Anatolisch-deutscher Rock, ein Kölner Reagge-Weltstar und vier Frauen, die den Punk erobern - der Holger Czukay Preis zeichnet Musikschaffende aus.
Holger-Czukay-Preis 2025„Das ist auch unsere Heimat und wir gehören hier her“

Ata Canani freut sich sichtlich über den Hauptpreis des Holger Czukay Preis für Popmusik der Stadt Köln im Mülheimer Kulturbunker
Copyright: Elena Kugelmeier
„Das ist auch unsere Heimat und wir gehören hier hin“, sagt Ozan Ata Canani. Er steht mit Band und Bağlama auf der Bühne, das türkische Saiteninstrument begleitet ihn bereist seit frühster Kindheit. Vor ihm das Publikum des diesjährigen Holger Czukay-Preis für Popmusik der Stadt Köln im Mülheimer Kulturbunker. Canani hat den Hauptpreis gewonnen und füllt zum Dank den Raum mit anatolischen Rockklängen und seiner warmen Stimme, die von harten Zeiten erzählt. In seinem Lied „Deutsche Freunde“ besingt er die Lebensrealität der ersten Gastarbeiter-Generation in Deutschland: Mit Zeilen wie „Arbeitskräfte wurden gerufen und Menschen sind gekommen“ richtet er seine anatolischen Rockklänge an die deutschen Politiker, denen er vorwirft, Gastarbeiter wie Maschinen zu behandeln.
Canani ist einer der Kinder dieser ersten Generation von türkischen Gastarbeitern, die Deutschland Anfang der 60er-Jahre anwarb. „Und die Kinder dieser Menschen sind geteilt in zwei Welten.
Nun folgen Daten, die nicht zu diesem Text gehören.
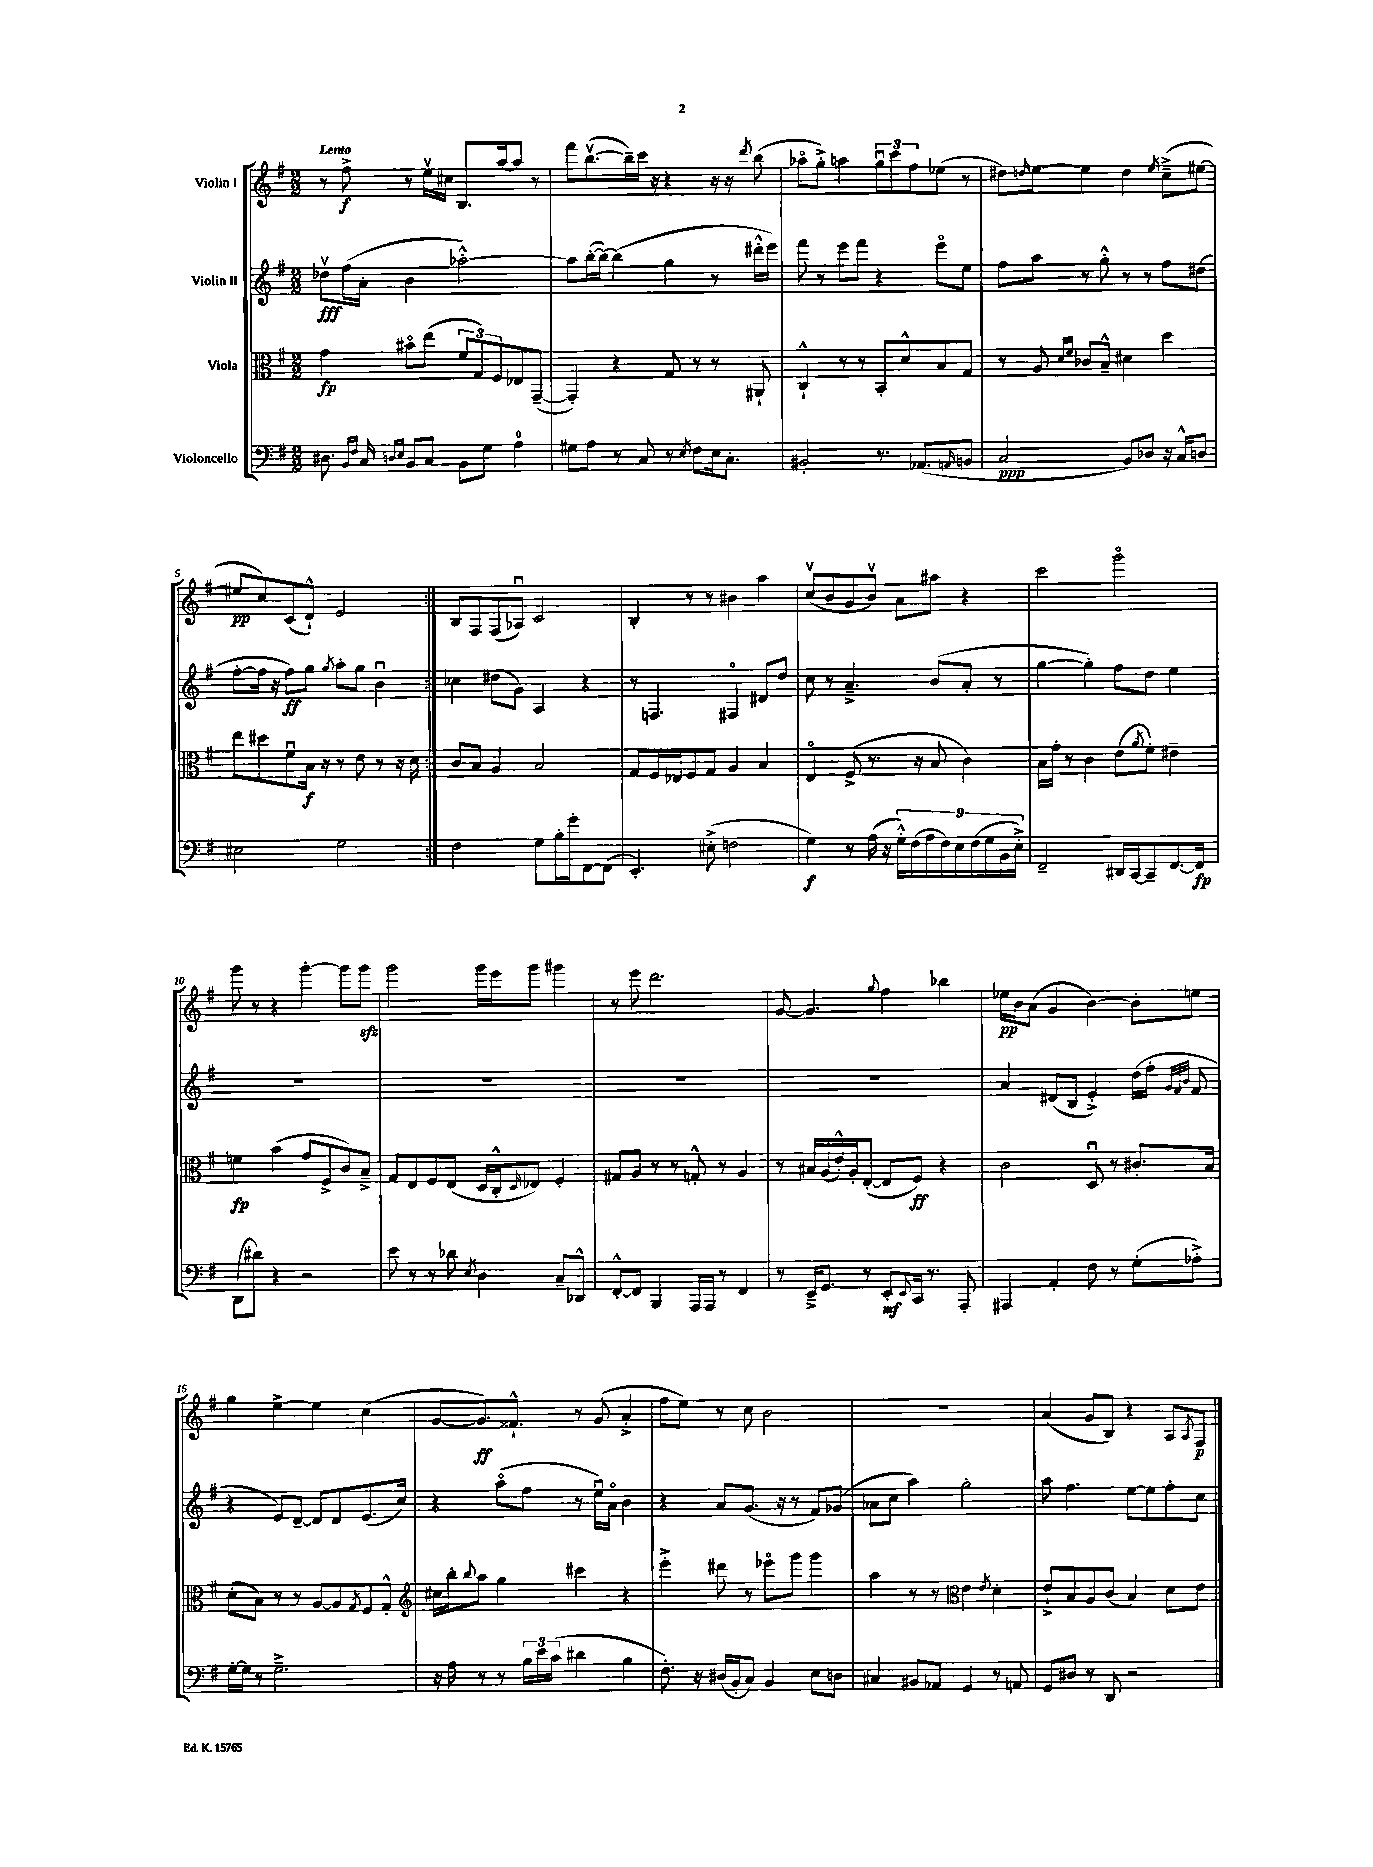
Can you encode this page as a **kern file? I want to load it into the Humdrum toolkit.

Ich bin Ata und frage euch, wo wir jetzt hingehören“, singt Canani. Canani erzählt über Chancenungleichheit. Auf der Preisverleihung erzählt er von Rassismus, fehlender Chancengleichheit und appelliert an die Menschlichkeit.
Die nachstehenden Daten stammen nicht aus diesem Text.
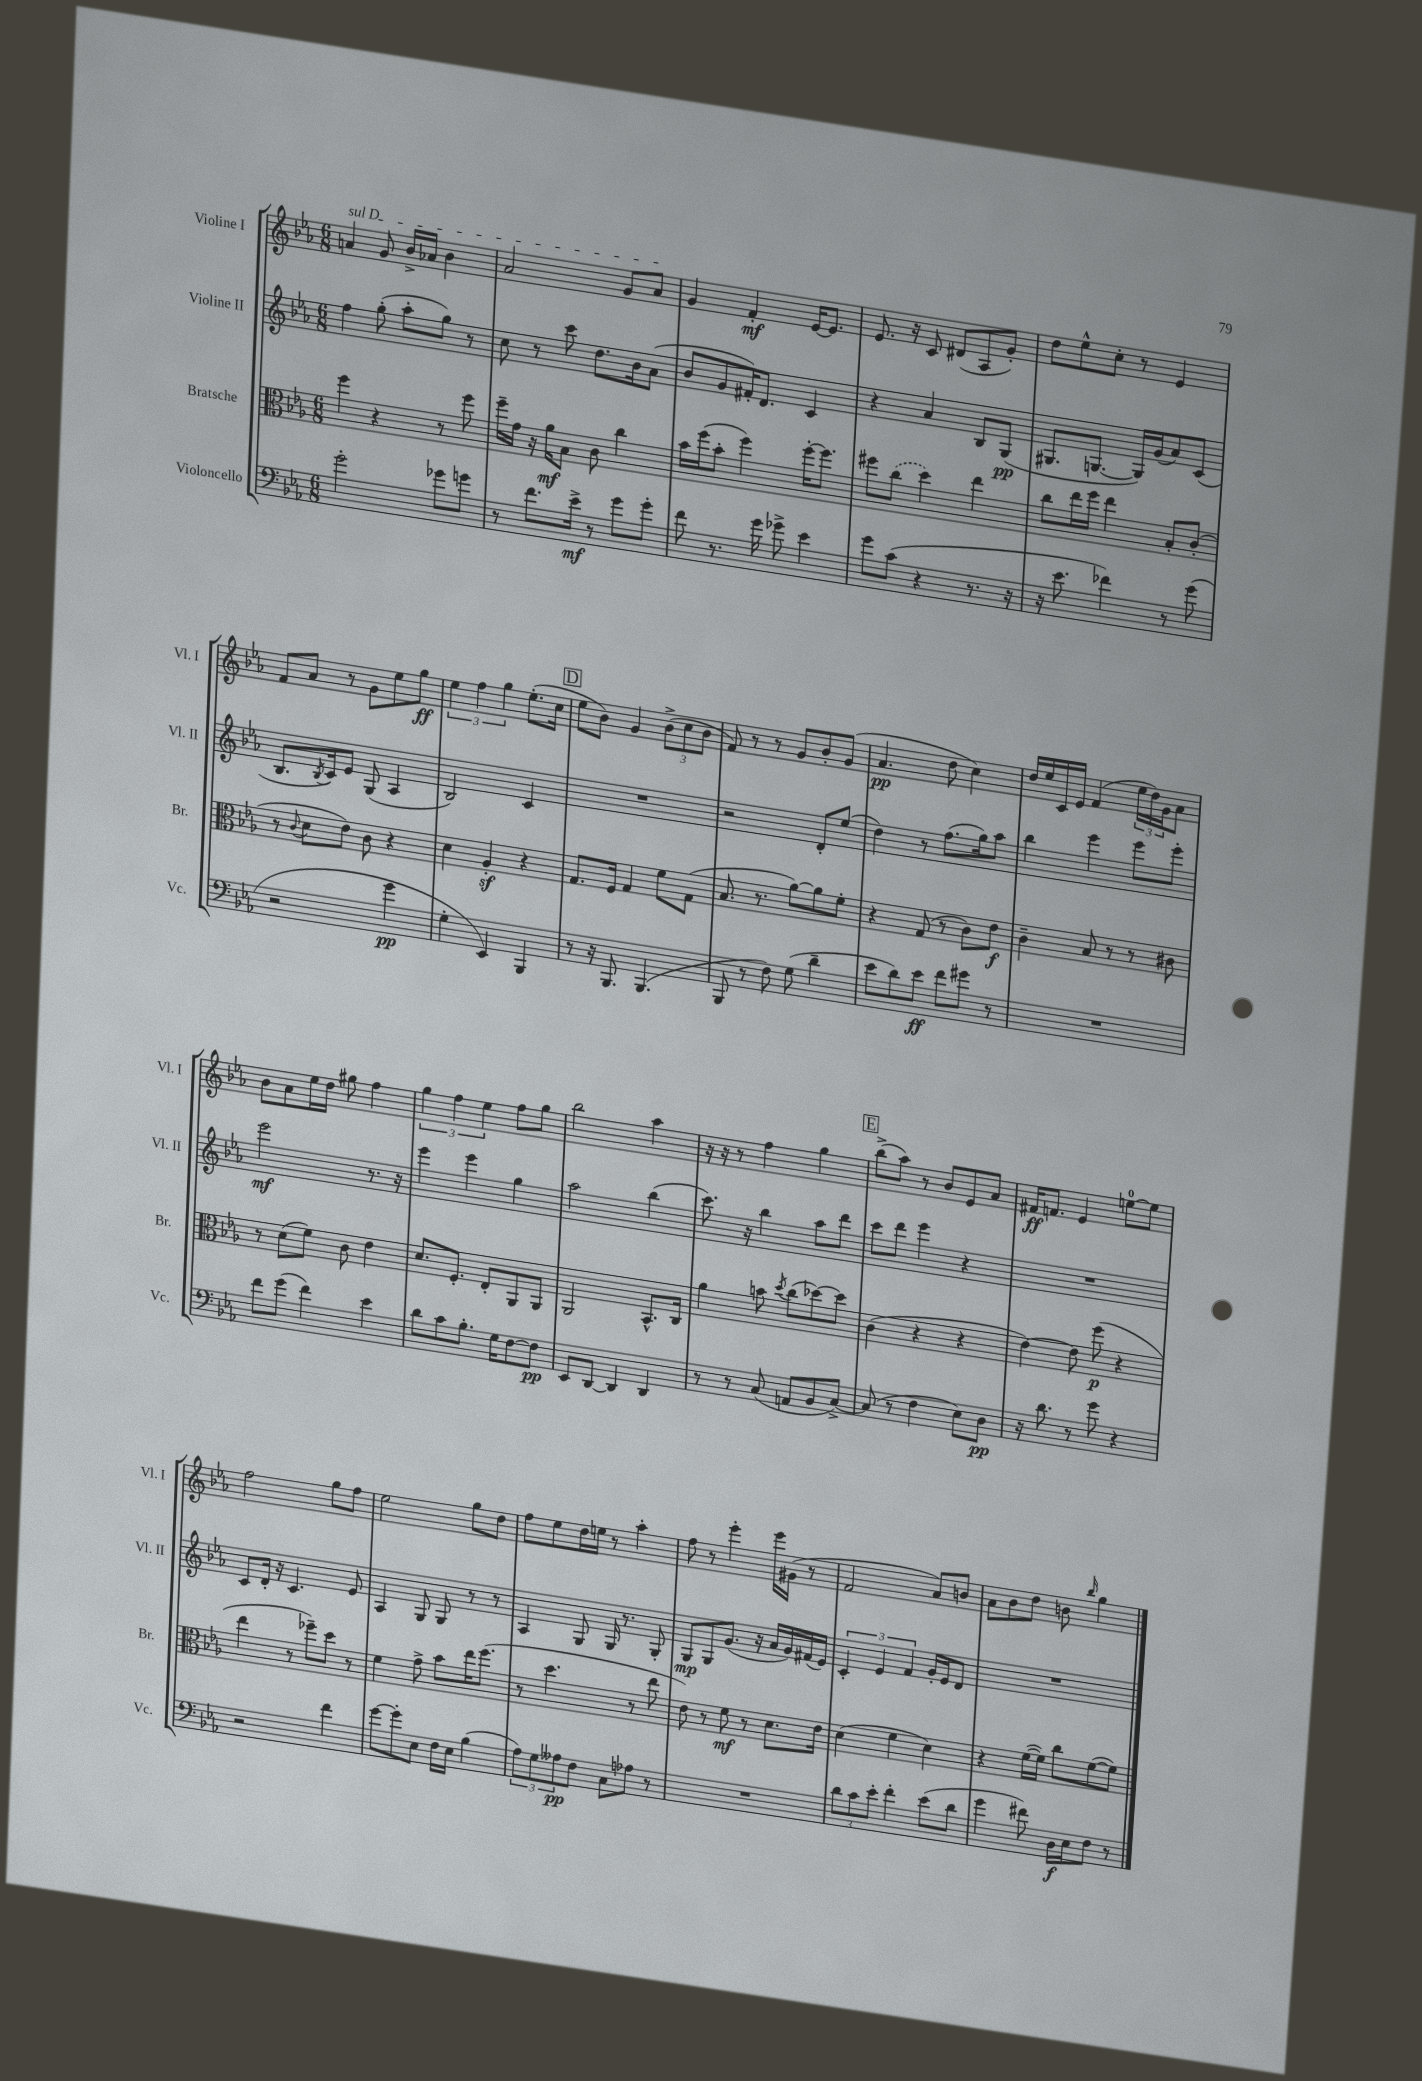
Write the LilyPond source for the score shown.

<<
\new StaffGroup <<
\new Staff = "s0" \with { instrumentName = "Violine I" shortInstrumentName = "Vl. I" } {
    \clef treble \key ees \major \numericTimeSignature \time 6/8
    \once \override TextSpanner.bound-details.left.text = \markup { \italic "sul D" } a'4\startTextSpan g'8 bes'16-> aes'16 bes'4 |
    aes'2 g'8 aes'8\stopTextSpan |
    g'4 f'4-.\mf ees'16~ ees'8. |
    ees'8. r16 c'8 dis'8( aes8 g'8-.) |
    d''8 ees''8-^ c''8-. r8 ees'4 |
    f'8 aes'8 r8 g'8 ees''8 g''8\ff |
    \tuplet 3/2 { ees''4 f''4 g''4 } ees''8.-.( c''16 |
    \mark \markup { \box "D" } ees''8 bes'8) g'4 \tuplet 3/2 { bes'8->( c''8 bes'8 } |
    f'8) r8 r8 g'8 bes'8-. g'8( |
    aes'4.\pp d''8 c''4) |
    d''16 ees''16 c'16 ees'16 f'4( \tuplet 3/2 { ees''16 d''16) g'16 } aes'8 |
    bes'8 aes'8 ees''16 d''16 gis''8 f''4 |
    \tuplet 3/2 { g''4 f''4 ees''4 } f''8 g''8 |
    bes''2 aes''4 |
    r16 r16 r8 f''4 g''4 |
    \mark \markup { \box "E" } bes''8->( aes''8) r8 bes'8 ees'8 aes'8 |
    fis'16\ff f'8. ees'4 e''8-0~ e''8 |
    f''2 g''8 f''8 |
    ees''2 g''8 d''8 |
    f''8 ees''8 d''16 e''16 r8 aes''4-. |
    f''8 r8 ees'''4-. ees'''16 gis'16( r8 |
    f'2 aes'8) b'8 |
    aes'8 bes'8 d''8 b'8 \grace { bes''16 } g''4 \bar "|." |
}
\new Staff = "s1" \with { instrumentName = "Violine II" shortInstrumentName = "Vl. II" } {
    \clef treble \key ees \major \numericTimeSignature \time 6/8
    f''4 g''8-.( aes''8-. g''8) r8 |
    c''8 r8 c'''8 d''8. bes'16 aes'8( |
    bes'8 g'8 fis'16-.) d'8. c'4 |
    r4 aes'4 bes8 g8\pp( |
    gis8. g8.~ g16) g'16( aes'8) c'8( |
    bes8. \acciaccatura { bes8 } c'16) ees'8 g8( aes4 |
    bes2) c'4 |
    \mark \markup { \box "D" } R2. |
    r2 d'8-. ees''8( |
    d''4) r8 f''8.( g''16) aes''8 |
    bes''4 ees'''4 ees'''8 ees'''8-. |
    ees'''2\mf r8. r16 |
    ees'''4 ees'''4 g''4 |
    aes''2 bes''4( |
    c'''8.) r16 bes''4 aes''8 d'''8 |
    \mark \markup { \box "E" } c'''8 d'''8 ees'''4 r4 |
    R2. |
    c'8 d'16-. r16 c'4. ees'8 |
    aes4 g8 g8 r8 r8 |
    aes4 g8 g16 r8. g8-. |
    g8\mp g8 g'8.( r16 aes'16 g'16) fis'16( ees'16) |
    \tuplet 3/2 { c'4-. ees'4 f'4 } g'16-. ees'16 d'8 |
    R2. \bar "|." |
}
\new Staff = "s2" \with { instrumentName = "Bratsche" shortInstrumentName = "Br." } {
    \clef alto \key ees \major \numericTimeSignature \time 6/8
    f''4 r4 r8 f''8 |
    f''16-- g'16 r16 aes'16\mf bes8 c'8 c''4 |
    bes'16 f''16( bes'8-. f''4) f''16~-. f''8. |
    fis''8 \once \slurDashed c''8( d''4) ees''4 |
    c''8 ees''16 f''16 ees''4 bes8-. c'8-.( |
    r8 \appoggiatura { c'8 } d'8 ees'8) c'8 r4 |
    d'4 aes4-.\sf r4 |
    \mark \markup { \box "D" } g8. f16 g4 f'8 g8( |
    bes8. r8. aes'8~) aes'8 f'8-. |
    r4 g8( r8 c'8) ees'8\f |
    c'4-- bes8 r8 r8 cis'8 |
    r8 d'8( f'8) c'8 ees'4 |
    d'8. f8.-. ees8-. aes,8 aes,8 |
    aes,2 bes,8.-^ c16 |
    aes'4 b'8 \acciaccatura { d''8 } c''8( des''8~) des''8 |
    \mark \markup { \box "E" } c'4( r4 r4 |
    ees'4~) ees'8 f''8\p( r4 |
    ees''4 r8 fes''8--) d''8 r8 |
    f'4 g'8-> bes'8 ees''16 f''8.( |
    r8 d''4. r8 ees''8 |
    ees'8) r8 f'8\mf r8 d'8. ees'16 |
    d'4( f'4 d'4) |
    r4 f'16~( f'16) c''8 f'8~( f'8) \bar "|." |
}
\new Staff = "s3" \with { instrumentName = "Violoncello" shortInstrumentName = "Vc." } {
    \clef bass \key ees \major \numericTimeSignature \time 6/8
    g'2-. ges'8 g'8 |
    r8 f'8. ees'16->\mf r8 g'8 g'8-. |
    f'8 r8. g'16 ges'8-> ees'4 |
    g'8 c'8( r4 r8. r16 |
    r16 ees'8. fes'4) r8 g'8( |
    r2 g'4\pp |
    g4-. ees,4) bes,,4 |
    \mark \markup { \box "D" } r8 r16 bes,,8. bes,,4.( |
    bes,,8 r8 f8) g8( d'4-- |
    ees'8 d'8) ees'8\ff f'8 gis'8 r8 |
    R2. |
    f'8 g'8( f'4) ees'4 |
    d'8 c'8 bes8.-. g16 f8~ f8\pp |
    ees,8 d,8~ d,4 d,4 |
    r8 r8 c8( a,8 bes,8 c8~->) |
    \mark \markup { \box "E" } c8( r8 f4 ees8) d8\pp |
    r16 d'8. r8 g'8 r4 |
    r2 f'4 |
    g'8~ g'8-. ees8 f16 ees16 bes4( |
    \tuplet 3/2 { aes8) g8 aeses8\pp } f8 c8 aes8 r8 |
    R2. |
    \tuplet 3/2 { d'8 c'8 ees'8-. } f'4-. ees'8( d'8 |
    g'4 fis'8) d16\f ees16 f8 r8 \bar "|." |
}
>>
>>
\layout { \context { \Score \remove "Bar_number_engraver" } }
Ich fühle mich geehrt und ich widme diesen Preis der ersten Gastarbeiter-Generation, ohne euch wäre Deutschland nicht, was es ist und ihr musstet einiges runterschlucken
Denn dass der Lebensweg und vor allem die Karriere des Kölner Musikers nicht ohne Herausforderungen verlief, erzählt Laudatiosprecher Sebastian Reier-Roelly: „Deine Lieder geben denen eine Stimme, die sich manchmal wirklich noch fragen, wo sie ihre Zugehörigkeit finden. Nur wollte das damals niemand hören. Türkische Musik auf Deutsch hatte keine Lobby.“ Dass er an dem heutigen Tag die Urkunde für den mit 15.000 Euro dotierten Preis erhält, rührt Canani sichtlich: „Ich fühle mich geehrt und ich widme diesen Preis der ersten Gastarbeiter-Generation, ohne euch wäre Deutschland nicht, was es ist und ihr musstet einiges runterschlucken.“ 2021 kam sein erstes Debütalbum, dieses Jahr folgte das zweite Album „Die Demokratie“.

The Red Flags nehmen den Zukunftspreis des Holger Czukay Preis für Popmusik der Stadt Köln im Mülheimer Kulturbunker entgegen.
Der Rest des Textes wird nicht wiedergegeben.